In 2011, politician and businessman Charlie Baker made a $10,000 contribution to the New Jersey Republican State Committee. At the time, he was a partner at General Catalyst, a venture capital firm.
Months later, New Jersey’s pension system gave a contract to General Catalyst to manage the state’s pension money.
After the potential conflict of interest was uncovered by journalist David Sirota, New Jersey launched an investigation into the situation.
But the state is now refusing to release the findings of the investigation. From David Sirota:
Christie officials have denied an open records request for the findings of the investigation.

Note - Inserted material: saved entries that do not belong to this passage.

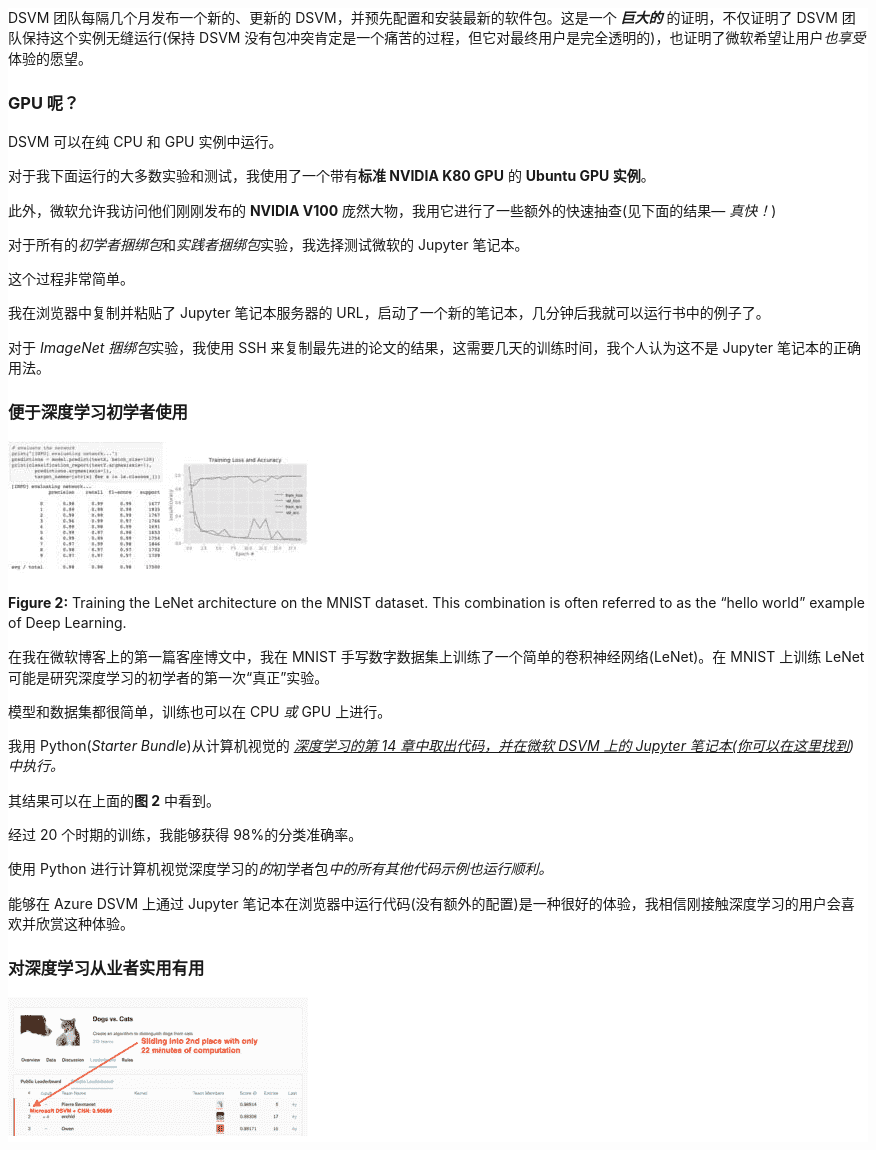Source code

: DSVM 团队每隔几个月发布一个新的、更新的 DSVM，并预先配置和安装最新的软件包。这是一个 ***巨大的*** 的证明，不仅证明了 DSVM 团队保持这个实例无缝运行(保持 DSVM 没有包冲突肯定是一个痛苦的过程，但它对最终用户是完全透明的)，也证明了微软希望让用户*也享受*体验的愿望。

### GPU 呢？

DSVM 可以在纯 CPU 和 GPU 实例中运行。

对于我下面运行的大多数实验和测试，我使用了一个带有**标准 NVIDIA K80 GPU** 的 **Ubuntu GPU 实例**。

此外，微软允许我访问他们刚刚发布的 **NVIDIA V100** 庞然大物，我用它进行了一些额外的快速抽查(见下面的结果— *真快！*)

对于所有的*初学者捆绑包*和*实践者捆绑包*实验，我选择测试微软的 Jupyter 笔记本。

这个过程非常简单。

我在浏览器中复制并粘贴了 Jupyter 笔记本服务器的 URL，启动了一个新的笔记本，几分钟后我就可以运行书中的例子了。

对于 *ImageNet 捆绑包*实验，我使用 SSH 来复制最先进的论文的结果，这需要几天的训练时间，我个人认为这不是 Jupyter 笔记本的正确用法。

### 便于深度学习初学者使用

[![](img/f5a7e41672c0760c8104993f94528409.png)](https://pyimagesearch.com/wp-content/uploads/2018/03/dsvm_review_lenet_mnist.jpg)

**Figure 2:** Training the LeNet architecture on the MNIST dataset. This combination is often referred to as the “hello world” example of Deep Learning.

在我在微软博客上的第一篇客座博文中，我在 MNIST 手写数字数据集上训练了一个简单的卷积神经网络(LeNet)。在 MNIST 上训练 LeNet 可能是研究深度学习的初学者的第一次“真正”实验。

模型和数据集都很简单，训练也可以在 CPU *或* GPU 上进行。

我用 Python(*Starter Bundle*)从计算机视觉的 *[深度学习的第 14 章中取出代码，并在微软 DSVM 上的 Jupyter 笔记本(你可以在这里找到](https://pyimagesearch.com/deep-learning-computer-vision-python-book/))中执行。*

其结果可以在上面的**图 2** 中看到。

经过 20 个时期的训练，我能够获得 98%的分类准确率。

使用 Python 进行计算机视觉深度学习的*的*初学者包*中的所有其他代码示例也运行顺利。*

能够在 Azure DSVM 上通过 Jupyter 笔记本在浏览器中运行代码(没有额外的配置)是一种很好的体验，我相信刚接触深度学习的用户会喜欢并欣赏这种体验。

### 对深度学习从业者实用有用

[![](img/dee596532bfcc8b1dc36539bb7ee7a34.png)](https://pyimagesearch.com/wp-content/uploads/2018/03/dsvm_review_kaggle_leaderboard.png)
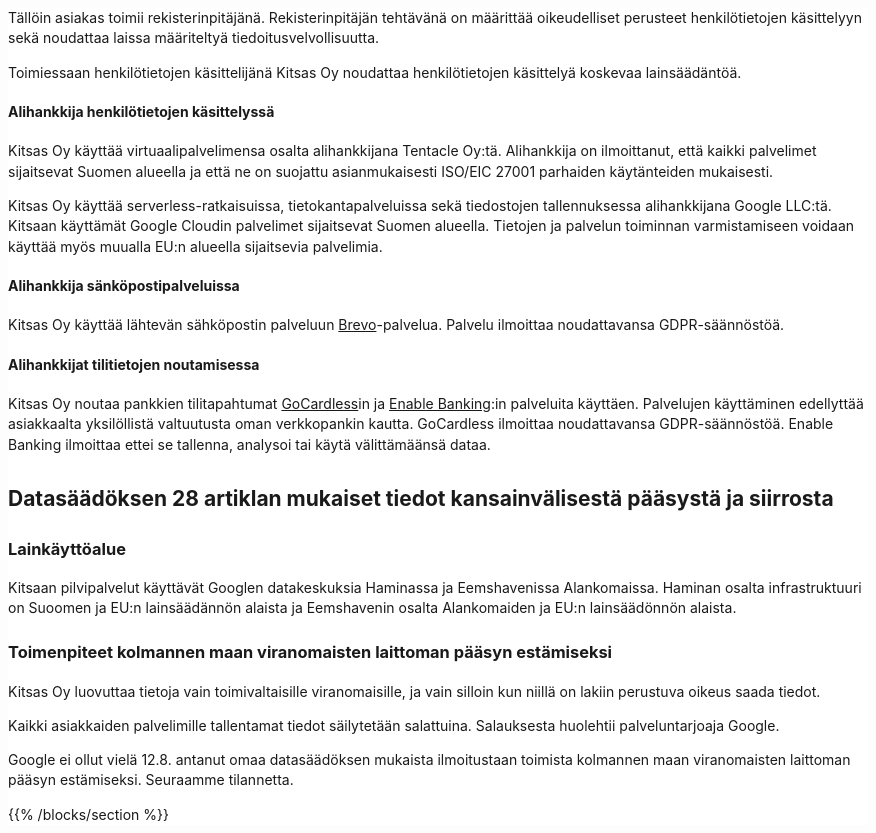 Tällöin asiakas toimii rekisterinpitäjänä. Rekisterinpitäjän tehtävänä on määrittää oikeudelliset perusteet henkilötietojen käsittelyyn sekä noudattaa laissa määriteltyä tiedoitusvelvollisuutta.

Toimiessaan henkilötietojen käsittelijänä Kitsas Oy noudattaa henkilötietojen käsittelyä koskevaa lainsäädäntöä.

#### Alihankkija henkilötietojen käsittelyssä

Kitsas Oy käyttää virtuaalipalvelimensa osalta alihankkijana Tentacle Oy:tä. Alihankkija on ilmoittanut, että kaikki palvelimet sijaitsevat Suomen alueella ja että ne on suojattu asianmukaisesti ISO/EIC 27001 parhaiden käytänteiden mukaisesti.

Kitsas Oy käyttää serverless-ratkaisuissa, tietokantapalveluissa sekä tiedostojen tallennuksessa alihankkijana Google LLC:tä. Kitsaan käyttämät Google Cloudin palvelimet sijaitsevat Suomen alueella. Tietojen ja palvelun toiminnan varmistamiseen voidaan käyttää myös muualla EU:n alueella sijaitsevia palvelimia.

#### Alihankkija sänköpostipalveluissa

Kitsas Oy käyttää lähtevän sähköpostin palveluun [Brevo](https://brevo.com)-palvelua. Palvelu ilmoittaa noudattavansa GDPR-säännöstöä.

#### Alihankkijat tilitietojen noutamisessa

Kitsas Oy noutaa pankkien tilitapahtumat [GoCardless](https://gocardless.com/)in ja [Enable Banking](https://enablebanking.com/):in palveluita käyttäen. Palvelujen käyttäminen edellyttää asiakkaalta yksilöllistä valtuutusta oman verkkopankin kautta. GoCardless ilmoittaa noudattavansa GDPR-säännöstöä. Enable Banking ilmoittaa ettei se tallenna, analysoi tai käytä välittämäänsä dataa.

<a id="art28"></a>
## Datasäädöksen 28 artiklan mukaiset tiedot kansainvälisestä pääsystä ja siirrosta

### Lainkäyttöalue

Kitsaan pilvipalvelut käyttävät Googlen datakeskuksia Haminassa ja Eemshavenissa Alankomaissa. Haminan osalta infrastruktuuri on Suoomen ja EU:n lainsäädännön alaista ja Eemshavenin osalta Alankomaiden ja EU:n lainsäädönnön alaista.

### Toimenpiteet kolmannen maan viranomaisten laittoman pääsyn estämiseksi

Kitsas Oy luovuttaa tietoja vain toimivaltaisille viranomaisille, ja vain silloin kun niillä on lakiin perustuva oikeus saada tiedot. 

Kaikki asiakkaiden palvelimille tallentamat tiedot säilytetään salattuina. Salauksesta huolehtii palveluntarjoaja Google. 

Google ei ollut vielä 12.8. antanut omaa datasäädöksen mukaista ilmoitustaan toimista kolmannen maan viranomaisten laittoman pääsyn estämiseksi. Seuraamme tilannetta.


</div>

{{% /blocks/section %}}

In a reply to International Business Times’ request for the findings of the audit under New Jersey’s Open Public Records Act, Christie’s Treasury Department said the request is being denied on the grounds that the documents in question are “consultative and deliberative material.” Despite officials’ assurances in May that the probe would take only weeks, the New Jersey Treasury said in September that the investigation is still “ongoing” — a designation the department says lets it stop the records from being released.
IBTimes is appealing the open-records denial to the state’s Government Records Council. Neither Baker nor Christie responded to requests for comment on the issue.
General Catalyst and Baker have denied that Baker had anything to do with persuading Christie officials to invest in the firm. To try to verify that assertion, IBTimes filed a separate request for any General Catalyst documents sent to the New Jersey Department of Treasury prior to its investment. Those documents would show whether General Catalyst specifically promoted Baker’s involvement in the firm when pitching its investment to New Jersey.
Christie officials are pushing back the due date to release those documents to Nov. 6 — two days after the election.
New Jersey has fallen into a habit recently of denying public records requests. From the International Business Times:
The denial letters to IBTimes come only weeks after the Associated Press documented a spike in the number of open records requests that have been rejected by Christie officials. Since 2012, Christie’s administration has paid out $441,000 in taxpayer funds to reimburse open-records plaintiffs who were unlawfully denied access to government records.
“Open records requests to the executive branch have become even more highly politicized than usual,” said Walter Leurs, president of the New Jersey Foundation for Open Government. “These documents are subject to the open records laws and they are supposed to be disclosed within seven days, so this is stonewalling. They know that any lawsuit challenging the denials wouldn’t be heard for 60 days — which is well after the election.”
Charlie Baker has denied he worked for General Catalyst when New Jersey decided to give the firm a contract. But the firm’s website listed him as a partner, and Baker himself called himself a partner in documentation related to his $10,000 contribution back in 2011.